Warnke was dropped by his book and record publisher and saw concert bookings dry up after a 1992 report by "Cornerstone" questioned the accuracy of his best-selling autobiography, "The Satan Seller." Drawing from extensive research, the magazine said that Warnke had invented much of his alleged past satanic involvement and used questionable fundraising techniques.
Warnke denied lying about his past, but admitted that his ministry needed reformation and submitted to a council of elders that oversaw a restoration process. He has since resumed his speaking -- to much smaller crowds than before -- but the new book marks the first time he has offered a higher profile.
"We have done the work. I feel we have a solid foundation for saying what we are saying," he told Charisma News Service. "I feel like I'm coming from a better place now than I ever have in my entire ministry. A lot of what happened was necessary. I got so focused on my career that I forgot about my calling." Warnke went from owning his own plane to near- bankruptcy. He says that the pressures of the scandal contributed to the heart problems that required a triple bypass in 1996. He accepts that some people will always view him as "the man who lied." "I'm sorry that's so, but I have to let go," he told Charisma News.
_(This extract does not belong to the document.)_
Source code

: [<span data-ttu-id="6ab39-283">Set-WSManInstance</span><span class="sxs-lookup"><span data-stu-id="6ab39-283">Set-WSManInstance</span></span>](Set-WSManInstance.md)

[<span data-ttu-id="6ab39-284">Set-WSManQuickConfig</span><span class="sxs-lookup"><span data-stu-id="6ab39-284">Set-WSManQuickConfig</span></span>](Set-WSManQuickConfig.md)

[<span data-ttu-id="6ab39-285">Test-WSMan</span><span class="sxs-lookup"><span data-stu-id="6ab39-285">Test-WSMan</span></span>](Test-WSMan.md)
In "Friendly Fire," Warnke, now 55, says that although he did not lie about his testimony or run a fake ministry, he was "out of order." He says: "My life was out of control. I had no spiritual accountability. Decisions concerning the ministry were based on the bottom line rather than on spiritual priorities."
Warnke writes that Christians are often hardest on other believers because they are disillusioned when their unrealistic expectations fall flat. But while proper accountability is biblical, he says, "nitpicky faultfinding is another [thing]...mean-spirited and destructive." Too many people have been on "the receiving end of a legalistic bludgeoning at the hands of others in the church," he says.
The book urges those who have been wounded to forgive those who hurt them, take responsibility for their own failings, root out pride and develop humility, and let go of anger. Warnke says his peace with a more low-key ministry these days comes from "the rock-solid certainty...that I am walking in the center of God's will for my life."
The wounds of "friendly fire" are not fatal, he concludes. "They hurt terribly and may even cripple you for a while, but healing comes in time, if you allow it. As long as you are alive and breathing, you're never too far gone to come back. I'm living proof of that."
DI publisher Michael Nori said Warnke's story "will give great hope and encouragement to the hundreds of thousands who have fallen in the midst of the battle."